- **Document extract**:

Comment on my Amazon review by Edwin Grosvenor
        Edwin Grosvenor added a comment (below) to my Amazon review on 11/25/14. The name Edwin Grosvenor sounded familar and a little research showed he is the Editor-in-Chief of American Heritage magazine and the author of an 1997 book an Alexander Graham Bell.

Edwin Grosvenor says: (11/25/14)
        "You might want to look at the Wikipedia essay on the Bell-Gray controversy again -- a lot has been added. Bell's drawings are consistent over a span of three years, long before Gray submitted his, and there was a similar liquid transmitter in Bell's patent for a fax machine which was granted by the PTO the year before. Shulman didn't really know much about the history of the telephone, and has done a real disservice."
        A rereading of my 2008 essay shows that I too found at the time a lot Shulman's judgements to be questionable.

- **Dataset content**:
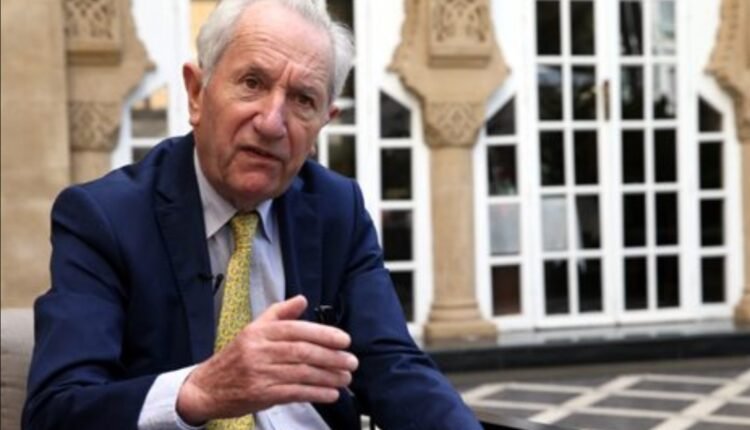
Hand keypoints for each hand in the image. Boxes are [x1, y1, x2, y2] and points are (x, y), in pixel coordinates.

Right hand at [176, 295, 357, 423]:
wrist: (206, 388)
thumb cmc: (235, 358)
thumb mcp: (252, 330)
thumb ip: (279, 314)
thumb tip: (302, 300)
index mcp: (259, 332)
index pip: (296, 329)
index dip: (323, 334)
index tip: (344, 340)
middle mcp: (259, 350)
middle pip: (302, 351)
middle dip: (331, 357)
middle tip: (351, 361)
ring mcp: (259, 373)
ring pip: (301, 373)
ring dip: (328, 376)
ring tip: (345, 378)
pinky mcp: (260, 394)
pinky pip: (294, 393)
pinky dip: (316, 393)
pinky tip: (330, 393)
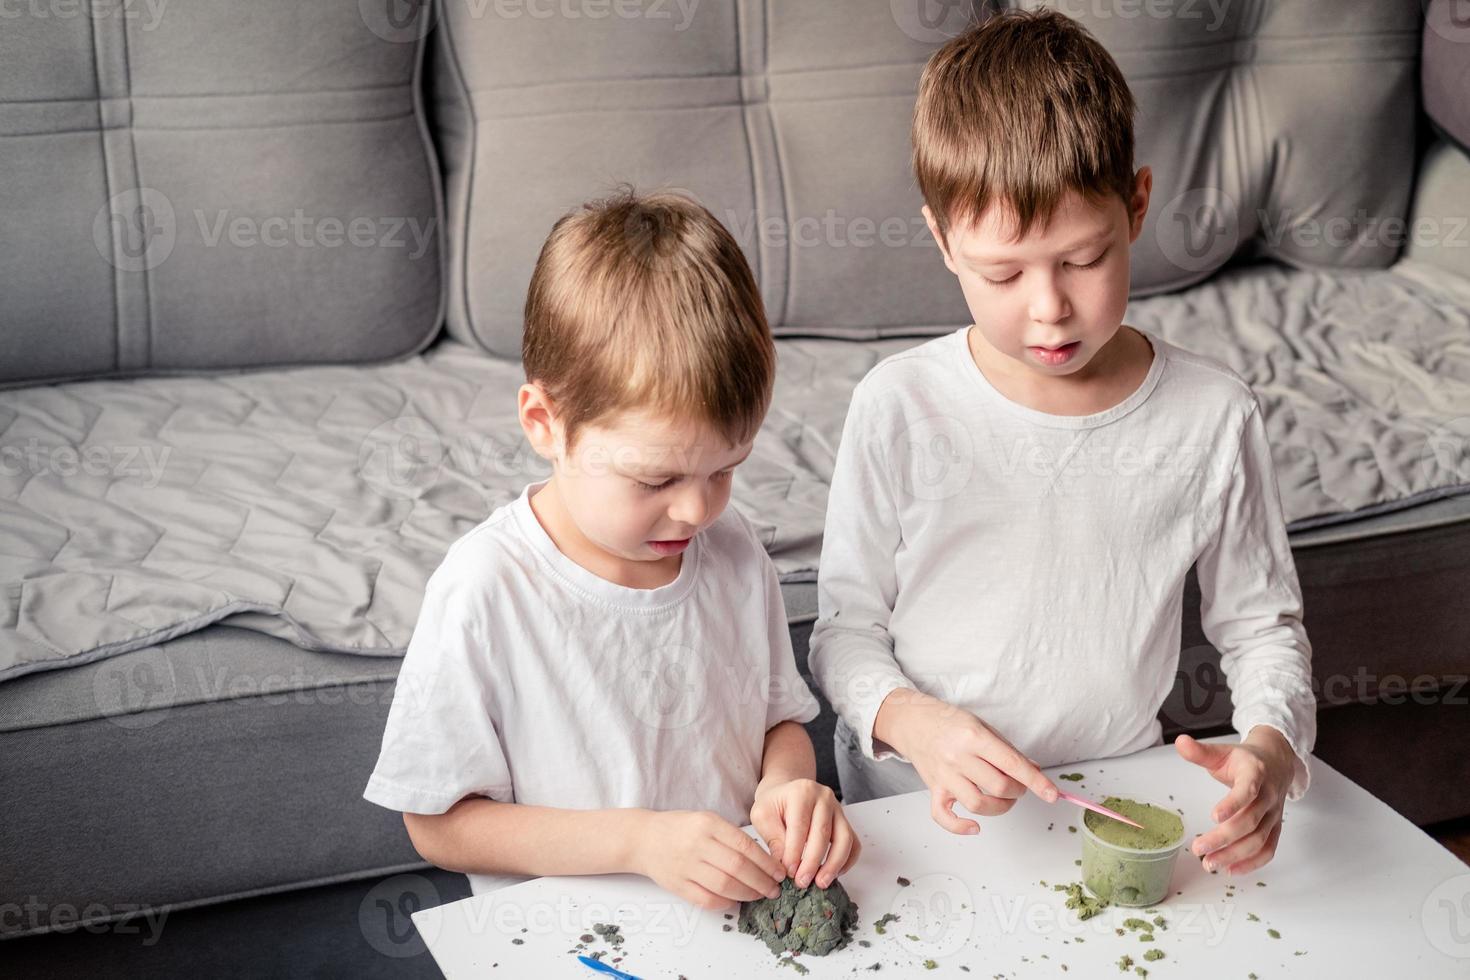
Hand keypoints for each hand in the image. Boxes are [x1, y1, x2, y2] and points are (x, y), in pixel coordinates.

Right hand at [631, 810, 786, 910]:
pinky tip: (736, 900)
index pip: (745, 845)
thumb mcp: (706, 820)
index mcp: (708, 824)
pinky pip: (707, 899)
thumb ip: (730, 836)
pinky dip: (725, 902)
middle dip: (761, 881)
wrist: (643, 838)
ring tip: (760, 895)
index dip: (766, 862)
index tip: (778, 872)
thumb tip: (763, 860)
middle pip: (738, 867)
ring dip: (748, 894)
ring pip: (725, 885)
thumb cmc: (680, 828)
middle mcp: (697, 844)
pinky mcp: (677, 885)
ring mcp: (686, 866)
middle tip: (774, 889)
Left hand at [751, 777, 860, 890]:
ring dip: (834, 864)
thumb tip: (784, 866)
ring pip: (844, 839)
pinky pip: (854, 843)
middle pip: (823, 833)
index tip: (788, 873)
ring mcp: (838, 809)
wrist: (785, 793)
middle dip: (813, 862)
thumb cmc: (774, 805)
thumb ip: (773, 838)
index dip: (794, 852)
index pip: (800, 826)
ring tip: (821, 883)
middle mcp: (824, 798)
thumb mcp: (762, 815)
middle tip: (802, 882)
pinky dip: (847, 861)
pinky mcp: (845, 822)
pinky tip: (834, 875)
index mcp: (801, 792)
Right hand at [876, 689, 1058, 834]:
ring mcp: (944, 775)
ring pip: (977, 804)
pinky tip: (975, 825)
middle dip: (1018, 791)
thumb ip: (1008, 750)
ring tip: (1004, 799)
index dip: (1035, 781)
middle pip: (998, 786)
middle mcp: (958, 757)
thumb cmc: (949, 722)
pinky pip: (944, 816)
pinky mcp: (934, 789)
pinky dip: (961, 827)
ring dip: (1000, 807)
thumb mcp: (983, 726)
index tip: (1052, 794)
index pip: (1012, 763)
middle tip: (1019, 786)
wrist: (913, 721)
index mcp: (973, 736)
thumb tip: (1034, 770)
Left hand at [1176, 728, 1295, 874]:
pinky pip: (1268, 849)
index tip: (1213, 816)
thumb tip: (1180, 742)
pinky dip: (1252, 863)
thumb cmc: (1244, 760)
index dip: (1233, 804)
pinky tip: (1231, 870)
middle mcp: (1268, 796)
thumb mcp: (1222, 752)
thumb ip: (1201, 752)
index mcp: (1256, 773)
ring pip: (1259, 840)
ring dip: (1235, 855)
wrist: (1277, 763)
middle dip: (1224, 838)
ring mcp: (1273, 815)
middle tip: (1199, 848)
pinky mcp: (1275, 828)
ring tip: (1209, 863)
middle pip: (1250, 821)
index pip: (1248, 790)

- **Apply what you read**:
**A.** Repeat the passage of the Amazon review comment text from "Comment on my" up to and including "Alexander Graham Bell.".
**B.** According to the Amazon review comment text, what position does Edwin Grosvenor hold at American Heritage magazine?

- **Expected responses**:
**A.**
Comment on my Amazon review by Edwin Grosvenor
        Edwin Grosvenor added a comment (below) to my Amazon review on 11/25/14. The name Edwin Grosvenor sounded familar and a little research showed he is the Editor-in-Chief of American Heritage magazine and the author of an 1997 book an Alexander Graham Bell.

**B.** Editor-in-Chief